Warm water has left fish too lethargic to swim upstream, so they congregate in pools fed by cool springs, where the crowding contributes to the spread of the disease.
The river is running slightly higher than it was in 2002 but this year’s projected return of 120,000 chinook is lower than average.
The Yurok and Hoopa Valley tribes have called on the U.S. Bureau of Reclamation to send extra water down the Klamath and Trinity rivers for the fish.
But there is little available in the drought and any releases are being saved for the most effective times.
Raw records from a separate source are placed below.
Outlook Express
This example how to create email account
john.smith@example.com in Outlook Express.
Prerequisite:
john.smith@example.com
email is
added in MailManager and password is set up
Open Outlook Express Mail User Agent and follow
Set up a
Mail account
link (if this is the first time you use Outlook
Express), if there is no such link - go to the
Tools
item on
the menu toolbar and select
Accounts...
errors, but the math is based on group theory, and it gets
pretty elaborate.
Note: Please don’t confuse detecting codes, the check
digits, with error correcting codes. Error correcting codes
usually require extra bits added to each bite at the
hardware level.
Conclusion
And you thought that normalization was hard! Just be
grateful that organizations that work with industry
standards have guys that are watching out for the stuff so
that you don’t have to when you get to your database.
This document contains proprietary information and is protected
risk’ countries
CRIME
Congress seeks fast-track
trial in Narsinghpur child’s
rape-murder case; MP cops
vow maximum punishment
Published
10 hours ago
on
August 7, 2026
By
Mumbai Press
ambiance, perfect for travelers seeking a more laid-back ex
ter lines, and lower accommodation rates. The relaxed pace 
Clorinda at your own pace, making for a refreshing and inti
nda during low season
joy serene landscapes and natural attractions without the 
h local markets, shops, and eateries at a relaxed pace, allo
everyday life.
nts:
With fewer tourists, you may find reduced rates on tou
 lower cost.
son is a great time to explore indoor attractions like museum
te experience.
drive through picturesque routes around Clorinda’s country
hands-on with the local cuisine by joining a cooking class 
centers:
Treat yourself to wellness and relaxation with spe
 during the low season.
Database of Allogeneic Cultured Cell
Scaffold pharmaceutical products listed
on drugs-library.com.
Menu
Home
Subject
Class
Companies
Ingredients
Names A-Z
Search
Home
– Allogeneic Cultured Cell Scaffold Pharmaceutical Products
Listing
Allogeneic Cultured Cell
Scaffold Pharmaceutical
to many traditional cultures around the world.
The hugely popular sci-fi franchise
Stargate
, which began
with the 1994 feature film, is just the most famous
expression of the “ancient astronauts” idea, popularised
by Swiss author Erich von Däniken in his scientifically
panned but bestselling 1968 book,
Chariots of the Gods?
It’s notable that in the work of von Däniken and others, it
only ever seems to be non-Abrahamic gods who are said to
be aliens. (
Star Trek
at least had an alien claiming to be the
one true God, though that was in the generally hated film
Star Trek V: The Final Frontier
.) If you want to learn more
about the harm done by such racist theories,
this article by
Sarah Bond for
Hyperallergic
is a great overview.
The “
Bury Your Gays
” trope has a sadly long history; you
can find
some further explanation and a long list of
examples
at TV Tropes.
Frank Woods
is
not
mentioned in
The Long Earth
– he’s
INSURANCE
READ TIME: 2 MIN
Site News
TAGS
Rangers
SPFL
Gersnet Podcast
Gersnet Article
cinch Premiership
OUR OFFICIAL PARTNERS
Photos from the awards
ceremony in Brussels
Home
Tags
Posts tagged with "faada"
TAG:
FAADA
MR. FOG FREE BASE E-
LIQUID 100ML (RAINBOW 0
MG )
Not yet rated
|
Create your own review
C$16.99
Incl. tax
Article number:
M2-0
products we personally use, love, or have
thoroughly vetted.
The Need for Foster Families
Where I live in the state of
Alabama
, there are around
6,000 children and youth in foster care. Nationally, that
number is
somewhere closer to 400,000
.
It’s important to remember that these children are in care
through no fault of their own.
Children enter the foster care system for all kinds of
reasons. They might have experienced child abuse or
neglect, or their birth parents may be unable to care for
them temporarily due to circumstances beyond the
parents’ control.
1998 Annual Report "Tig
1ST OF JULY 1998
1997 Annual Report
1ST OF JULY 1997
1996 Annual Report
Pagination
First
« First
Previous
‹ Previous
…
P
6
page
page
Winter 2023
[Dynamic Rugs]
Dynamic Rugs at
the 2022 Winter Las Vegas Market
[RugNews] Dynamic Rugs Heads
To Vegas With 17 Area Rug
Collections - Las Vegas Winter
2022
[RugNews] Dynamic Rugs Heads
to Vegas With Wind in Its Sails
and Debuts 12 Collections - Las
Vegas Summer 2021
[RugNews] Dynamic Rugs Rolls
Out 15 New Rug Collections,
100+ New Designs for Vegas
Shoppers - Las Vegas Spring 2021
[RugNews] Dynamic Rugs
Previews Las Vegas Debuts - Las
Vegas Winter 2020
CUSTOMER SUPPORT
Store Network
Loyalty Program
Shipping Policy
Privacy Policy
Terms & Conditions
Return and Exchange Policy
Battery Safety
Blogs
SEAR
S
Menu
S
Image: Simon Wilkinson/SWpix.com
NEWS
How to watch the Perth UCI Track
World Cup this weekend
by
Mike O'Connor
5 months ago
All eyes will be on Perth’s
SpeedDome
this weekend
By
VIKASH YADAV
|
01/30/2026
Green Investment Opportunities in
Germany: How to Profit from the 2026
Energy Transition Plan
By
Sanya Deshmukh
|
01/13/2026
“At this point, we are just really watching the situation,” said bureau spokeswoman Erin Curtis. “It is the fourth year of severe drought. Water supplies are very limited and the situation is not good.”
The water in the rivers is tightly split between fish and irrigation projects.
Conditions were similar last year, but the bureau was able to release extra water down both rivers. While some fish died of disease, the numbers were not great, said Wade Sinnen, senior environmental scientist for the California Department of Fish and Wildlife.
However, no one really knows how much water is needed to avert a major fish kill, given the variables of how many fish return and how hot the weather gets.
“Every time we’ve done flow augmentations, there has been litigation associated with it,” Sinnen said.
In 2001, water was shut off to the Klamath Reclamation Project to leave water in the Klamath River for protected salmon, setting off bitter confrontations between farmers and federal marshals.
The next year, the Bush administration restored irrigation to the Klamath project, creating conditions in the river for disease that killed as many as 62,000 salmon.
Farmers, tribes, salmon fishermen and states later hammered out agreements to remove three dams on the Klamath River, restore the river and give farmers more predictability about water, But the plan remains stalled in Congress, opposed by House Republicans.